● **ZU ERLEDIGENDE AUFGABEN**:
1. Nennen Sie alle Grafikkartenmodelle, die im Text zum Stromanschluss von Grafikkarten vorkommen.
2. Warum schaut die schreibende Person im Text zum Stromanschluss von Grafikkarten nicht selbst im PC nach? Antworten Sie in ein bis drei Sätzen.
3. Schreiben Sie aus dem Text zum Stromanschluss von Grafikkarten die Stelle von „So also nur“ bis einschließlich „ich dat nicht^^))?“ wortgetreu ab.

# Grafikkarten extra Stromanschluss?



## Pheselo (24. September 2008)

Hallo Leute, 

Also ich bin mit meinem PC recht zufrieden und kann auch alle Spiele spielen und ohne Grafik-Laggs oder sonstigem auf höchster Grafik.. Nur kommt meine jetztige Grafikkarte ( GeForce 8400 GS) mit meiner Auflösung von 1440x900 manchmal nicht sooo gut klar bezieungsweise nur bei Warhammer...So nun willl ich Warhammer als mein einzigstes Spiel spielen. So ich denke darüber nach mir eine 8800 GT 256 (oder 512 mir egal ^^) holen oder eine 9600GT 256 nur damit das spiel ein bisschen besser funkt und ich auch ne bessere habe ( find ich schon vom Namen besser  


			Dieser Inhalt steht nur eingeloggten Mitgliedern zur Verfügung.
        

 ) 

So also nur sagt ein Freund von mir das manche bzw die neueren einen zusätzlichen Stromanschluss am Mainboard benötigen...So meine letzendliche Frage ist folgende:
Hat eine 8400GS so einen Anschluss oder nicht?

( Ich bin kein PC-Profi-Schrauber aber ein totaler Noch-nie-angefasst-und-nie-gesehen-PC-von innen-Newbie auch nicht 


			Dieser Inhalt steht nur eingeloggten Mitgliedern zur Verfügung.
        

 )

Könntet ihr mir das sagen ( aufmachen bei meinem PC ist nicht so leicht da er in einem kleinen Schacht extra fürn PC steht und nur zum nachgucken lohnt nicht (ist ein Fertig-PC deswegen weiß ich dat nicht^^))?

● **VERFÜGBARE DATEN**:

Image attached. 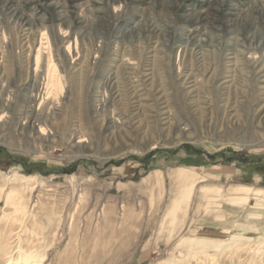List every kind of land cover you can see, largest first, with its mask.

● **GELÖSTE AUFGABEN**:
1.
- GeForce 8400 GS
- 8800 GT 256 (oder 512)
- 9600GT 256

2. Das Öffnen des PCs ist nicht so leicht, weil er in einem kleinen Schacht steht, der eigens für den PC da ist. Nur zum Nachschauen lohnt sich der Aufwand nicht. Da es ein Fertig-PC ist, kennt die Person die verbauten Teile nicht.

3.
So also nur sagt ein Freund von mir das manche bzw die neueren einen zusätzlichen Stromanschluss am Mainboard benötigen...So meine letzendliche Frage ist folgende:
Hat eine 8400GS so einen Anschluss oder nicht?

( Ich bin kein PC-Profi-Schrauber aber ein totaler Noch-nie-angefasst-und-nie-gesehen-PC-von innen-Newbie auch nicht 


			Dieser Inhalt steht nur eingeloggten Mitgliedern zur Verfügung.
        

 )

Könntet ihr mir das sagen ( aufmachen bei meinem PC ist nicht so leicht da er in einem kleinen Schacht extra fürn PC steht und nur zum nachgucken lohnt nicht (ist ein Fertig-PC deswegen weiß ich dat nicht^^))?